UC honors Armstrong protege with engineering alumni award
A former student of Neil Armstrong, Ralph Spitzen has thrived in supply chain management
An engineering degree is remarkably translatable. University of Cincinnati alumnus Ralph Spitzen is a perfect example of that.
As a high school student in New Jersey, Spitzen joined a worldwide team of amateur astronomers to pinpoint the exact location of the moon. This work helped astronaut Neil Armstrong take humanity’s first step on the lunar surface. Spitzen later learned directly from Armstrong as an aerospace engineering student in UC's College of Engineering and Applied Science, where Armstrong taught in the 1970s after leaving NASA.
Finding and predicting the exact location of the moon, and landing a craft on it, are extreme examples of problem solving. Following his graduation from UC (he earned his engineering degree in 1974 and MBA in 1976), Spitzen embarked on a long, successful career of problem solving in supply chain management.
He spent much of his career implementing enterprise resource planning systems (ERPs). Much like his early experience of helping supply NASA with the exact location of the moon, ERPs enable large organizations to collect and access important information when they need it. His many professional certifications include Production & Inventory Management, Integrated Resource Management, and Project Management.
For his accomplished career, contributions, and commitment to the college and its mission, Spitzen is the recipient of the UC College of Engineering and Applied Science 2021 Dean’s Distinguished Service Award.
My engineering professors taught me how to solve problems like an engineer and my business professors taught me how to think like a businessperson. The faculty at both colleges inspired me to dream big.

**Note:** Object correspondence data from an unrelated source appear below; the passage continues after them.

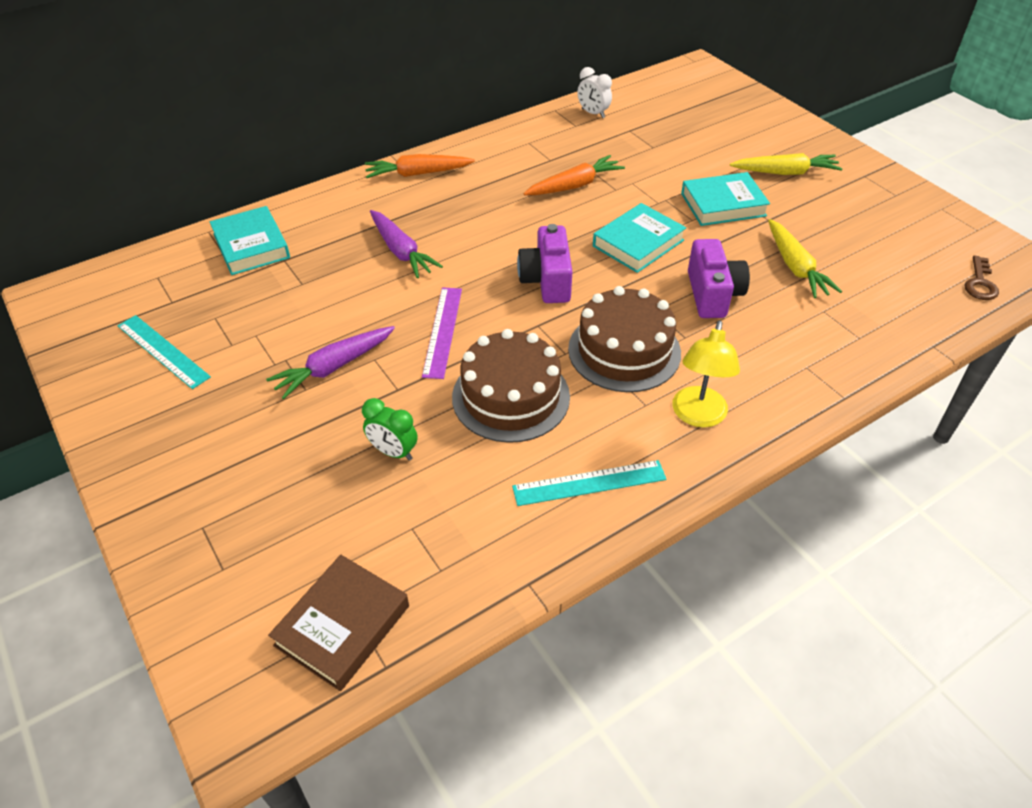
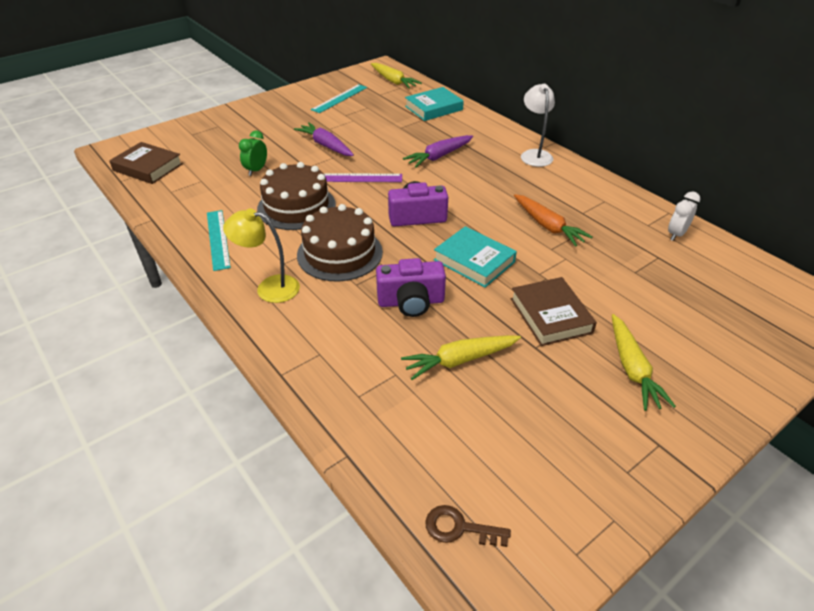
camera: 85 degrees right, 5 degrees down
(127, 283) = (393, 81): none -> yellow carrot
(418, 174) = (534, 154): orange carrot -> white lamp
(723, 204) = (550, 315): turquoise book -> brown book

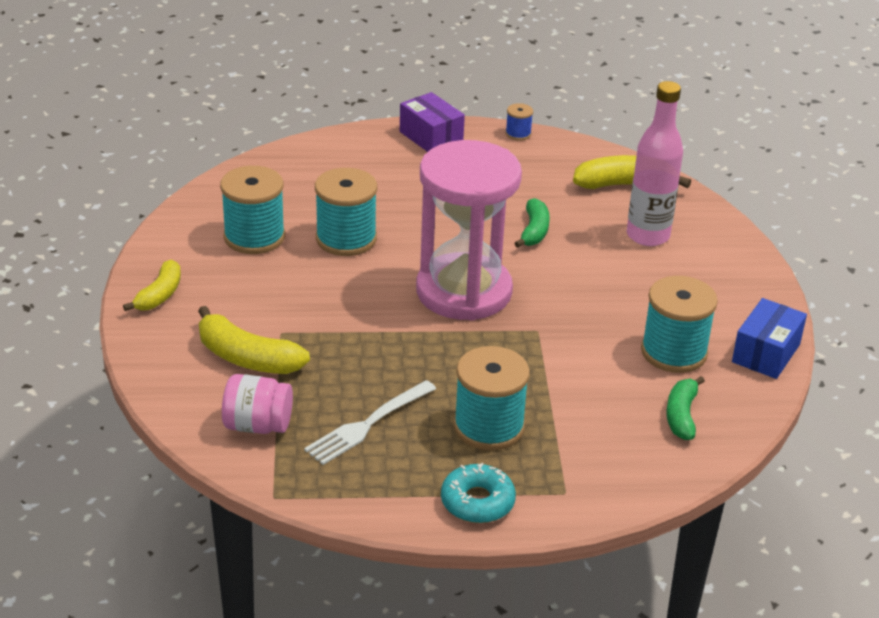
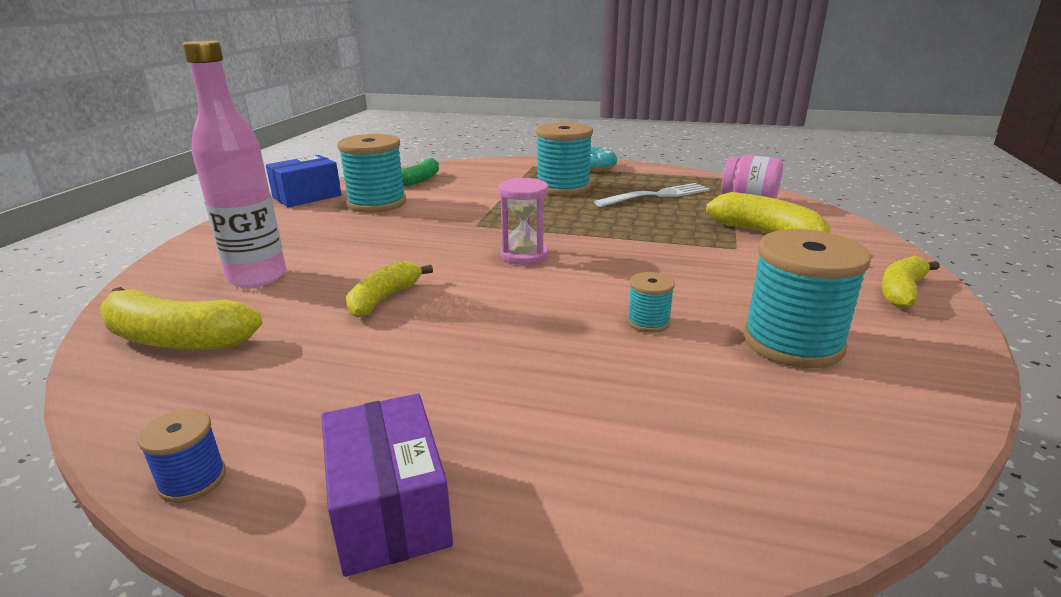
camera: 160 degrees left, 10 degrees down
(346, 239) = (648, 322): turquoise spool -> turquoise spool, size x0.47
(464, 291) = (524, 255): pink hourglass -> pink hourglass, size x0.43
(534, 231) = (384, 298): green banana -> yellow banana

Ralph Spitzen, CEAS '74, MBA '76
“The award brings back fond memories of UC, including designing a business jet that passed muster at Gates Learjet, photographing Prof. Neil Armstrong folding a paper airplane, and building a floor-to-ceiling, wall-to-wall, reinforced concrete block wall on the seventh floor of Rhodes Hall as our senior prank. UC taught me when to be analytical, when to be creative, and how to have fun,” Spitzen said.
Spitzen is dedicated to having fun. He experienced weightlessness aboard G-FORCE ONE (a modified Boeing 727 that flies parabolic arcs and offers the chance to float like astronauts). He has twice climbed Hawaii’s 13,679-foot Mauna Loa, and trekked the Eastern Himalayas. A lifelong learner, he is currently studying astrophysics at The Ohio State University.
UC prepared Spitzen well for his extensive management career.
“My path at UC was a bit unusual. I graduated from the College of Engineering and then continued on at what is now the Lindner College of Business to earn my MBA,” Spitzen said. “My engineering professors taught me how to solve problems like an engineer and my business professors taught me how to think like a businessperson. The faculty at both colleges inspired me to dream big.”
Spitzen has continued to support his alma mater through the years. Recently, Spitzen took the lead on celebrating the Aerospace Engineering department’s 90th anniversary. The celebration included appearances by Neil Armstrong’s sons Rick and Mark, a segment on Armstrong broadcast by ESPN during a Bearcats’ football game, on-field recognition of college representatives, presentations by NASA and other space industry representatives, and the dedication of two new aerospace engineering laboratories.
Spitzen’s recognition as the Dean’s Distinguished Award winner showcases his many contributions to the college, the fields of engineering and business, and serves as a model for future college graduates to carve their own path, generate value for their employer, and to take life seriously, but not too seriously, as Spitzen likes to say.
Featured image at top: UC alumnus Ralph Spitzen and his daughter Rachel trek the Eastern Himalayas in 2010. Photo/provided.